1. Sales Cycle Entry Point

Most sales reps enter the sales cycle when the customer has already developed a Request For Proposal (RFP). Instead, reps should establish themselves as trusted partners to their customer by entering the sales cycle earlier—even before the customer has a problem or recognizes that they need a solution. Management can encourage this proactive approach.
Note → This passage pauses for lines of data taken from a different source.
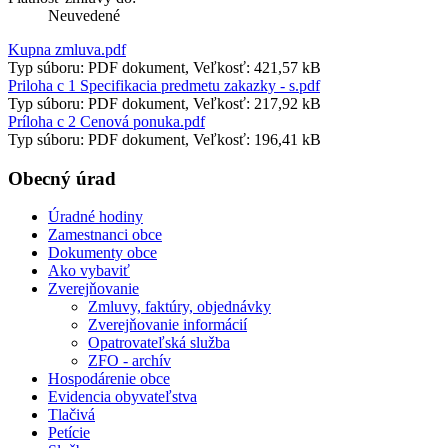
Neuvedené
Kupna zmluva.pdf
Typ súboru: PDF dokument, Veľkosť: 421,57 kB
Priloha c 1 Specifikacia predmetu zakazky - s.pdf
Typ súboru: PDF dokument, Veľkosť: 217,92 kB
Príloha c 2 Cenová ponuka.pdf
Typ súboru: PDF dokument, Veľkosť: 196,41 kB
Obecný úrad
Úradné hodiny
Zamestnanci obce
Dokumenty obce
Ako vybaviť
Zverejňovanie
Zmluvy, faktúry, objednávky
Zverejňovanie informácií
Opatrovateľská služba
ZFO - archív
Hospodárenie obce
Evidencia obyvateľstva
Tlačivá
Petície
Entering the sales cycle with a challenger mindset—for yourself and your customer—involves unteaching and reteaching. The unteach/reteach process is a way of providing unique insight to the customer. Managers can arm sales reps with the proper marketing materials to unteach and reteach, while also asking:

  • What are we good at?
  • What are we uniquely good at?
  • Which of our unique capabilities is sustainable?
  • How do our unique strengths align with the customer’s goals and priorities?

2. Opportunity Tracking

When tracking opportunities in Salesforce.com or other Customer Relationship Management (CRM) platforms, sales reps will traditionally identify progress by noting what they have done with the customer. For example, Jim might write that he has “met with the decision makers” or “created a version 1 business case.”
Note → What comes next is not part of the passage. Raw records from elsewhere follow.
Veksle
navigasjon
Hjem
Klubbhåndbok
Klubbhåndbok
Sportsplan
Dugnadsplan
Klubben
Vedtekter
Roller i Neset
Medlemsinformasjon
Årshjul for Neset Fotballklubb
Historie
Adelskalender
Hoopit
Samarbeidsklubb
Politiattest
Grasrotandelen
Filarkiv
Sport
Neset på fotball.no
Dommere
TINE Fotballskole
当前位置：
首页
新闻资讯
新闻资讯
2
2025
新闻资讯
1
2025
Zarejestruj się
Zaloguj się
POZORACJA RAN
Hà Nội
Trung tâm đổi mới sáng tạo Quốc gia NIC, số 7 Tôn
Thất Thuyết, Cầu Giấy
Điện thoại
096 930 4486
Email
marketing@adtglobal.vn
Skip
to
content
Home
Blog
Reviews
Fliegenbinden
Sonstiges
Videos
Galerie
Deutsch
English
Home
The Challenger Customer suggests that instead, managers should encourage reps to track opportunities based on the customer’s reactions to various deliverables. For example, if Jim approaches tracking from this perspective, he would write that “Decision Maker A agreed to complete the information form,” or “Decision Maker B agreed to take the business case to management.”
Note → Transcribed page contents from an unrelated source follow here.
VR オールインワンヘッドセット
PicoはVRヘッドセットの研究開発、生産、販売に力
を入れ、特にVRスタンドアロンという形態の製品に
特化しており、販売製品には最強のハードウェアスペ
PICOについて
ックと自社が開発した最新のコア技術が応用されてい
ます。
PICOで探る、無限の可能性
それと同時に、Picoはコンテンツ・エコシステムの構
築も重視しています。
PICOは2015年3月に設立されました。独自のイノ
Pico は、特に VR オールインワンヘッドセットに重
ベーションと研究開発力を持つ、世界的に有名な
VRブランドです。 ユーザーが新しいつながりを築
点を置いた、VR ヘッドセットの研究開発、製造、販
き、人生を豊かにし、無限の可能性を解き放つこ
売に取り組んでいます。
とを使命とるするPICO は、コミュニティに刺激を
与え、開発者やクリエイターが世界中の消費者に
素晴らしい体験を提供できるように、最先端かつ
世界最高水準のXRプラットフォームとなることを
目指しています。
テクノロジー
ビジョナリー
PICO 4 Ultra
By tracking opportunities this way, it is easier to assess the true progress of a deal because each notation is outcome-focused and customer-centric. Progress is determined by the action of the customer, not the rep.

3. Team Culture

Not only should opportunities be tracked with a focus on the customer’s action, but team culture should also reflect this mindset. One way that team culture may reflect this outcome-focused drive could be in how managers ask questions of their sales reps. For example, instead of asking a sales rep “how big is the deal and when is it going to close” if they talked to Customer A this week, ask specifically about what Customer A has done as a result of the interaction with the sales rep.

A slight mindset shift has the power to affect the way the sales organization operates, especially in relation to how the organization defines success. Progress is defined by the forward motion of the customer, not the rep.

The authors write that “by encouraging sellers to focus on the ends (the customer-verified outcomes that happen throughout the sale), not the means (the sales activities), sellers are better able to do what they need to do, naturally within ethical and moral boundaries, to help customers progress through the deal. In this way, sales managers and their sellers can exercise creativity without penalty” (The Challenger Customer, page 248).

By adopting these practices, sales managers will reap the benefits of the challenger sale model.